Formation of Contract in UK Law

Leading Cases
  • Trentham (G Percy) Ltd v Archital Luxfer Ltd
    • Court of Appeal
    • 20 Jul 1992

    The fact that the transaction was performed on both sides will often make it unrealistic to argue that there was no intention to enter into legal relations. It will often make it difficult to submit that the contract is void for vagueness or uncertainty. Specifically, the fact that the transaction is executed makes it easier to imply a term resolving any uncertainty, or, alternatively, it may make it possible to treat a matter not finalised in negotiations as inessential.

    One must not lose sight of the commercial character of the transaction. It is not a case where there was a continuing stipulation that a contract would only come into existence if a written agreement was concluded. But I am, in any event, satisfied that in this fully executed transaction a contract came into existence during performance even if it cannot be precisely analysed in terms of offer and acceptance.

  • Whitworth Street Estates (Manchester) Ltd v James Miller and Partners Ltd
    • House of Lords
    • 03 Mar 1970

    I must say that I had thought that it is now well settled that it is not legitimate to use as an aid in the construction of the contract anything which the parties said or did after it was made. Otherwise one might have the result that a contract meant one thing the day it was signed, but by reason of subsequent events meant something different a month or a year later.

    In my opinion, once it was seen that the parties had made no express choice of law, the correct course was to ascertain from all relevant contemporary circumstances including, but not limited to, what the parties said or did at the time, what intention ought to be imputed to them on the formation of the contract. Unless it were to found an estoppel or a subsequent agreement, I do not think that subsequent conduct can be relevant to this question.

  • RTS Flexible Systems Ltd v Molkerei Alois Muller GmbH & Company KG
    • Supreme Court
    • 21 Jul 2010

    Whether there is a binding contract between the parties and, if so, upon what terms depends upon what they have agreed. It depends not upon their subjective state of mind, but upon a consideration of what was communicated between them by words or conduct, and whether that leads objectively to a conclusion that they intended to create legal relations and had agreed upon all the terms which they regarded or the law requires as essential for the formation of legally binding relations.

  • Wickman Machine Tool Sales Ltd v L. Schuler A.G.
    • House of Lords
    • 04 Abr 1973

    The fact that a particular construction leads to a very unreasonable result must be a relevant consideration. The more unreasonable the result the more unlikely it is that the parties can have intended it, and if they do intend it the more necessary it is that they shall make that intention abundantly clear.

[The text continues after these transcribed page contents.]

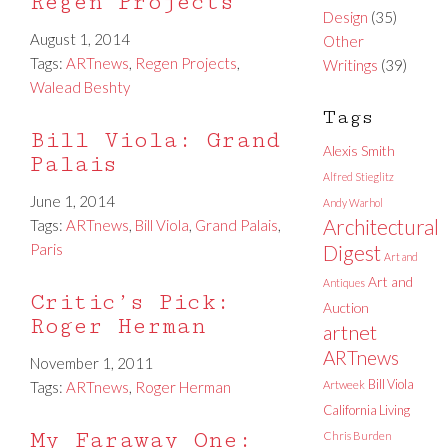
Regen Projects
Design
(35)
August 1, 2014
Other
Tags:
ARTnews
,
Regen Projects
,
Writings
(39)
Walead Beshty
Tags
Bill Viola: Grand
Alexis Smith
Palais
Alfred Stieglitz
June 1, 2014
Andy Warhol
Architectural
Tags:
ARTnews
,
Bill Viola
,
Grand Palais
,
Paris
Digest
Art and
Art and
Antiques
Critic’s Pick:
Auction
Roger Herman
artnet
ARTnews
November 1, 2011
Bill Viola
Tags:
ARTnews
,
Roger Herman
Artweek
California Living
My Faraway One:
Chris Burden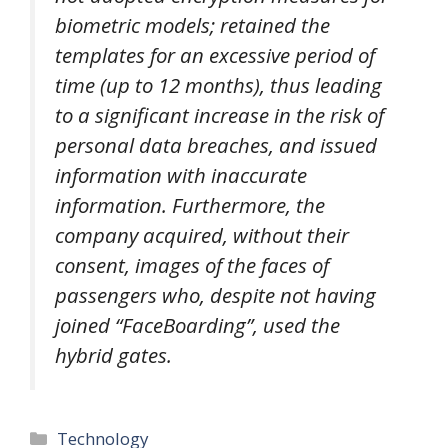
biometric models; retained the
templates for an excessive period of
time (up to 12 months), thus leading
to a significant increase in the risk of
personal data breaches, and issued
information with inaccurate
information. Furthermore, the
company acquired, without their
consent, images of the faces of
passengers who, despite not having
joined “FaceBoarding”, used the
hybrid gates.
Categories
Technology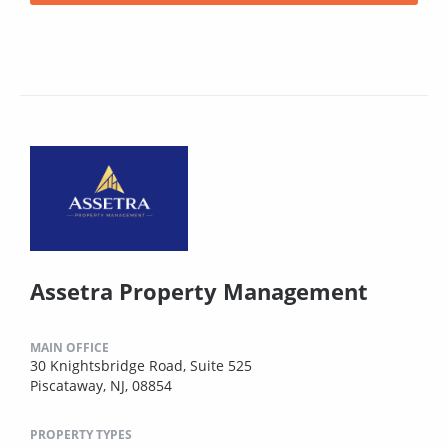
Assetra Property Management
MAIN OFFICE
30 Knightsbridge Road, Suite 525
Piscataway, NJ, 08854
PROPERTY TYPES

  • Crabb v Arun District Council
    • Court of Appeal
    • 23 Jul 1975

    Short of an actual promisye, if he, by his words or conduct, so behaves as to lead another to believe that he will not insist on his strict legal rights — knowing or intending that the other will act on that belief — and he does so act, that again will raise an equity in favour of the other: and it is for a Court of Equity to say in what way the equity may besatisfied.